La identidad del mundo y el cerebro, pensó, su coalescencia, no forma un todo, sino un límite, una suerte de membrana que se contrae o se expande al contactar un afuera y un adentro. El adentro, que implica un pasado, toda una psicología que contamina al cerebro, el afuera que anticipa el futuro, tal vez una cosmología, una evolución y entre ambas, ahora, una presencia de muerte que trasvasa la membrana en los dos sentidos y comporta a la vez, una pregunta: ¿Que voy a hacer? Pero…piensa, esto no quiere decir nada, es una falsa pregunta, una suerte de curvatura dentro de un agujero negro, porque lo que siento es: ¿Para qué hacer algo?... y por más que indagaba en los datos encerrado en la pregunta, se respondía: ¿Sólo eso? Pero ya no medía sus preguntas por la inteligencia, sino por la intensidad… Entonces…

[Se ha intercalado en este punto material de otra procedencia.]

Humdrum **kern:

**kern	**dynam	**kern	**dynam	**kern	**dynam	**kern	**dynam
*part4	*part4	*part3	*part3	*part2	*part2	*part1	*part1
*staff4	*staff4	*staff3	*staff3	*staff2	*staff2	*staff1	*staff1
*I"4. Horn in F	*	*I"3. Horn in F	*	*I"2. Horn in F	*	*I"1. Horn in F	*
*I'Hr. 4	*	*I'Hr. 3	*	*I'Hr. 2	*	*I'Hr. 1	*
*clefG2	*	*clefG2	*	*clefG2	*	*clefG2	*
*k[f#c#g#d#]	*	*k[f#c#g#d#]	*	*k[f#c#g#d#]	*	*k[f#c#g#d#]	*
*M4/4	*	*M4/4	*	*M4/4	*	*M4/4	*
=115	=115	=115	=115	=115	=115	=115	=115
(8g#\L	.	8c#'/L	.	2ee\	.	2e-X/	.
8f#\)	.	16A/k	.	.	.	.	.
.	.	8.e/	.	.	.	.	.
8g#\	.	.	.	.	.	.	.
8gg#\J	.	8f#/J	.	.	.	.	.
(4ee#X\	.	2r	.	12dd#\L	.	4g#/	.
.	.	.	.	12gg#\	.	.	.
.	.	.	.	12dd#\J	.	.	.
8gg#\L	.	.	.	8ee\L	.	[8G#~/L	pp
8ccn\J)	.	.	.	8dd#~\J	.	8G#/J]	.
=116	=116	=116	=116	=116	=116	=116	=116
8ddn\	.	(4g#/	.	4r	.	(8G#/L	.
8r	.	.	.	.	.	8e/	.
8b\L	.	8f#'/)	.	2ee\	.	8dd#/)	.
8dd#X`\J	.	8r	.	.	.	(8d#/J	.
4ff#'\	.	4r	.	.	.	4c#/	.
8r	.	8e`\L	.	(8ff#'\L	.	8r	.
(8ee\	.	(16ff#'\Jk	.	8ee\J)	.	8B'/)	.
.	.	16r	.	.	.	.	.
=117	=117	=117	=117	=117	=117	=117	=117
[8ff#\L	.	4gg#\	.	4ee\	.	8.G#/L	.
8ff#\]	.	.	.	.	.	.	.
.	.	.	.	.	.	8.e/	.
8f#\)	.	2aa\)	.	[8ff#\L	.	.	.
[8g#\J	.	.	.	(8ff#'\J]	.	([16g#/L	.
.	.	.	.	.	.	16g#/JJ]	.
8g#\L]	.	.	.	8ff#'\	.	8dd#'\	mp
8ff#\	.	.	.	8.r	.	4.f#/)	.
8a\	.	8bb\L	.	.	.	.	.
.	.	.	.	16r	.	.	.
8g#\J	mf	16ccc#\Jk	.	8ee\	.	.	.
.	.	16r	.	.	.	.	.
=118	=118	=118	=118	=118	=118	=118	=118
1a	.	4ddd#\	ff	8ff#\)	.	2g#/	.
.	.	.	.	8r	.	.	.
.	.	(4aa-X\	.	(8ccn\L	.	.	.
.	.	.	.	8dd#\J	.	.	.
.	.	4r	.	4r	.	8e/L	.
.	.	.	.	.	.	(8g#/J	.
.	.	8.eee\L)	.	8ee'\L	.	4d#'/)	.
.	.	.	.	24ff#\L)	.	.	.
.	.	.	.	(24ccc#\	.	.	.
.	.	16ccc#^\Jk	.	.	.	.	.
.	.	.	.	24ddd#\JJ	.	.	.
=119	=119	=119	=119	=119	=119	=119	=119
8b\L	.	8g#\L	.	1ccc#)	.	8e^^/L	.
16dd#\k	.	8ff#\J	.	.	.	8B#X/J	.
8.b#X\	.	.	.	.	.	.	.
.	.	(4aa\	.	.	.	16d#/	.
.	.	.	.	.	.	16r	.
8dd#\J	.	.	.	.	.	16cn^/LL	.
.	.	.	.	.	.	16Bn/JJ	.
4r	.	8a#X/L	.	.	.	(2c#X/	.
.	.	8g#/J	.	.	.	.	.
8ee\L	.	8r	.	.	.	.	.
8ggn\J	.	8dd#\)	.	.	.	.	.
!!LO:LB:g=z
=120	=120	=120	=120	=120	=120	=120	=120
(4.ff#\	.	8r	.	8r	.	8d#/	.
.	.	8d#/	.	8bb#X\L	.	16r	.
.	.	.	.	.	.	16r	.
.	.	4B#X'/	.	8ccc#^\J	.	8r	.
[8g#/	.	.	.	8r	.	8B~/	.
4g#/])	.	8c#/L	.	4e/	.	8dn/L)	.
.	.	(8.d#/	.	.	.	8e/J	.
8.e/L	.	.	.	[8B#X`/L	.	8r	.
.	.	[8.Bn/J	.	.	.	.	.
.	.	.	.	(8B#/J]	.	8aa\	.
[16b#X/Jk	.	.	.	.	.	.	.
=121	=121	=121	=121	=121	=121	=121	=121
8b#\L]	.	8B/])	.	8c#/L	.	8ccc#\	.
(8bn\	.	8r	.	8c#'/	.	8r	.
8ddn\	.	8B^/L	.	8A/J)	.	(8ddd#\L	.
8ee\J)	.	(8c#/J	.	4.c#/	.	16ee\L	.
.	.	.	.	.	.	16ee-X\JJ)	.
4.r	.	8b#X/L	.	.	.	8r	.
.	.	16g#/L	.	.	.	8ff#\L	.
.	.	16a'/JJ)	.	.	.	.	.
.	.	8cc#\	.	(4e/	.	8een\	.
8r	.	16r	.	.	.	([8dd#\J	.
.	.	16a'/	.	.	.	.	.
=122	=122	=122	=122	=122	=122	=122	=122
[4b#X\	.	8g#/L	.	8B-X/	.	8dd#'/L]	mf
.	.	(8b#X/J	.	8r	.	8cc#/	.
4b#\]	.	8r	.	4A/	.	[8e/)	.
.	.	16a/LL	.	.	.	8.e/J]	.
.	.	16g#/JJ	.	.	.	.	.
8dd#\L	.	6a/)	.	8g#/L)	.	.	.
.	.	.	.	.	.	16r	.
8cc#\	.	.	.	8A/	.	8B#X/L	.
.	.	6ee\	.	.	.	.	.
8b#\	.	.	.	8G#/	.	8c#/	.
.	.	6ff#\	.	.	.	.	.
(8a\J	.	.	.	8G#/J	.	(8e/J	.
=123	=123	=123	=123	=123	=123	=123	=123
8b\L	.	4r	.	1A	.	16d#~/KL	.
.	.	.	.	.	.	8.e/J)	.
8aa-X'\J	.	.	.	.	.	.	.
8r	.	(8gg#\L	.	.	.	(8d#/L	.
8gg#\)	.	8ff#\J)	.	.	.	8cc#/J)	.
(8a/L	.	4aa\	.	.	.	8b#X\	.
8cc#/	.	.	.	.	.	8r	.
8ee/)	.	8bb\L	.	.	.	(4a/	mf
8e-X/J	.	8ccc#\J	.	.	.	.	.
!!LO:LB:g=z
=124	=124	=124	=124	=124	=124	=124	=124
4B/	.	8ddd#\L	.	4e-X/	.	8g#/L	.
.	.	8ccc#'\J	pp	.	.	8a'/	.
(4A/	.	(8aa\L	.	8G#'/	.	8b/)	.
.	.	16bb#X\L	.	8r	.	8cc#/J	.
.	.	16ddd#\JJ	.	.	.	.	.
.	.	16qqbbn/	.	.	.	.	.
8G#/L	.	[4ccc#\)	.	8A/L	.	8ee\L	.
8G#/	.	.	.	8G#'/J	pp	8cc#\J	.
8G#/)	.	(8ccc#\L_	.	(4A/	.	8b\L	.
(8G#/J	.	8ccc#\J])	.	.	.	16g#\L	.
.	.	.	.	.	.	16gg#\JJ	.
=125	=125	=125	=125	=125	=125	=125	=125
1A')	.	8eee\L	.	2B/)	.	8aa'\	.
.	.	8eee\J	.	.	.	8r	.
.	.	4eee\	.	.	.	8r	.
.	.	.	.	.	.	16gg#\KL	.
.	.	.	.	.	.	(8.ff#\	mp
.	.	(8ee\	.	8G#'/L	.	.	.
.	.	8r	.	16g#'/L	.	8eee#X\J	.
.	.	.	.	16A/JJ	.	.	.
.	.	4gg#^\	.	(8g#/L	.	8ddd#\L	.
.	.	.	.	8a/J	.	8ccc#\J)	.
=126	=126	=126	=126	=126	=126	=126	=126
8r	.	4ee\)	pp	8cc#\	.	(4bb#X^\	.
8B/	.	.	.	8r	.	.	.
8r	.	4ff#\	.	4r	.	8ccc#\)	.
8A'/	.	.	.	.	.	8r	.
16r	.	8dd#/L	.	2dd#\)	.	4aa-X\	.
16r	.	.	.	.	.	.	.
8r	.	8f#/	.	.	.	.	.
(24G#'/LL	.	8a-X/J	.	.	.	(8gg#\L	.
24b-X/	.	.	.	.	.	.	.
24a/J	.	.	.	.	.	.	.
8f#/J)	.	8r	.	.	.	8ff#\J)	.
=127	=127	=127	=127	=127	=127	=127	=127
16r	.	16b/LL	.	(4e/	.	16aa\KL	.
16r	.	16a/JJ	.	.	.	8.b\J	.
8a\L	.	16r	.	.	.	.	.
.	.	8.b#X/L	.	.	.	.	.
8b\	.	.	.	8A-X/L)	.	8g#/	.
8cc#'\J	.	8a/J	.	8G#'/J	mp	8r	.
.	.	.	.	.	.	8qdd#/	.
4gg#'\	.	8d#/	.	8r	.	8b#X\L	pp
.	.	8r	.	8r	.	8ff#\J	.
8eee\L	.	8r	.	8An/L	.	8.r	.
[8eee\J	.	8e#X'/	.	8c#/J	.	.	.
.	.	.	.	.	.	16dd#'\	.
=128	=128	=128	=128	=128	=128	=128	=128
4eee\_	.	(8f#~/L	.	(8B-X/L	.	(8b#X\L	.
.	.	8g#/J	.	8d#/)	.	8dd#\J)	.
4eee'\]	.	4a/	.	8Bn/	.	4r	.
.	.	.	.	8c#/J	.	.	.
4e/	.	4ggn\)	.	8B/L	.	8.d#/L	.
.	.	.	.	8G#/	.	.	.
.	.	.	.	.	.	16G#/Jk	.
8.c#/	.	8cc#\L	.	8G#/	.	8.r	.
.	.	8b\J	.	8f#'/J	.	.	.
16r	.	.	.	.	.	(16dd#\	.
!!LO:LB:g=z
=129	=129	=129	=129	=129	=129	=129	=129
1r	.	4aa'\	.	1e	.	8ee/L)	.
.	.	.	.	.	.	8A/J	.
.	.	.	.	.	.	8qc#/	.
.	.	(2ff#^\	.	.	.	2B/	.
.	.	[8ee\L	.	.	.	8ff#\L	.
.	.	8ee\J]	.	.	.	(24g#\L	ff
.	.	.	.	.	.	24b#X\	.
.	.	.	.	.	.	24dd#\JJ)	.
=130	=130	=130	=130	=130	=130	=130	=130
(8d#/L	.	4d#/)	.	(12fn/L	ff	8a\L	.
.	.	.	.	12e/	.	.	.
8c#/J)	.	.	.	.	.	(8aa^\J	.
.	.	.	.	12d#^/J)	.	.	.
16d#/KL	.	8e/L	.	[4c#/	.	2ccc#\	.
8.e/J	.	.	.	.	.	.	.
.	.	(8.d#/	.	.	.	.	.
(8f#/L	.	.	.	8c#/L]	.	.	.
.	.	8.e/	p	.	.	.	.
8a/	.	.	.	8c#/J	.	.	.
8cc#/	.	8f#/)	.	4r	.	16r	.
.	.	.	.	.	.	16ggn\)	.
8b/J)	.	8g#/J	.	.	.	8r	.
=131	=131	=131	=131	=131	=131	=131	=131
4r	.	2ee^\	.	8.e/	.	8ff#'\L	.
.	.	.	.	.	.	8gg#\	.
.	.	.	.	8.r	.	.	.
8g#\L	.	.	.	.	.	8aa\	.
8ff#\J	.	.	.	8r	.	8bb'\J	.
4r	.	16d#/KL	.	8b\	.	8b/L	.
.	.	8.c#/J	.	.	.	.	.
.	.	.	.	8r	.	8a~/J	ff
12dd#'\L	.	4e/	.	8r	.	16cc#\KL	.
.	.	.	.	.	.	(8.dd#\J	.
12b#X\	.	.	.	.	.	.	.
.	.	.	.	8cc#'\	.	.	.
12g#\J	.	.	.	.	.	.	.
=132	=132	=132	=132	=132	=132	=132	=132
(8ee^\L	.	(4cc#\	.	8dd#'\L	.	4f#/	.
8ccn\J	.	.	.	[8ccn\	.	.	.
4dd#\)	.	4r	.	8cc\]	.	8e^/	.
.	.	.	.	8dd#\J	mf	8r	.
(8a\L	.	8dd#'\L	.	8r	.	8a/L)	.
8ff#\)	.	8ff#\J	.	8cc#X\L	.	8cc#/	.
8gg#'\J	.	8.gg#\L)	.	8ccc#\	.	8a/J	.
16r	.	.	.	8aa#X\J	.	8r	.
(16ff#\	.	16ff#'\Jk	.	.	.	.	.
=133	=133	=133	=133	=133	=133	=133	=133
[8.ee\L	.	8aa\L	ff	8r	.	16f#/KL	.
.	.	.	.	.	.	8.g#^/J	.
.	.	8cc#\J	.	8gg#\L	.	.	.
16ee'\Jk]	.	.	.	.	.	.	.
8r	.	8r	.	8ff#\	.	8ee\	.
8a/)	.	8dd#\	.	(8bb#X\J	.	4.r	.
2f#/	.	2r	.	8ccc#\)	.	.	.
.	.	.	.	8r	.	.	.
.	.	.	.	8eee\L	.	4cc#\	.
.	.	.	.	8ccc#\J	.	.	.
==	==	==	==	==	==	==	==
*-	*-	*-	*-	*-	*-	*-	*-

Entonces recordó a la vieja aborigen Qom, vendedora feliz de flores, búhos de barro y atrapa sueños, que periódicamente tocaba el timbre de su casa. Pese a su indigencia parecía feliz porque, en la medida que circulaban sus flores y sus atrapa sueños, recargaba al mundo de datos.
Fue en se momento que comprendió los datos encerrados en su situación y, en ese mismo momento, decidió producir un pequeño jardín en el predio trasero de su casa, que bordeaba las vías del ferrocarril en desuso, paralelo a la calle Gálvez. Comenzó con algunas rosas y algunos tulipanes, los primeros de una serie que nutrieron al jardín de múltiples y variados colores, y lograron que algunos chicos de la villa cercana se sumaran a su tarea, probablemente por la progresiva convocatoria de los pájaros.
Volvió a revivir los días felices, porque asimilaba las flores a las letras de un abecedario, que la naturaleza expresaba a través de sus insólitas combinaciones y, se sentía como cuando citaba un diálogo del Quijote o un terceto de la Comedia, frente a la clase.
Para mejor, una tardía tarde de primavera, un chico le trajo un gladiolo negro que plantó selectivamente en un macetero, porque lo sentía, no sólo un símbolo de su calmo anarquismo, sino de su pronta muerte y de su aceptación, porque no se carga al mundo de datos, sin devenir y sin pasaje, sin hacer circular algo por muy pequeño que sea.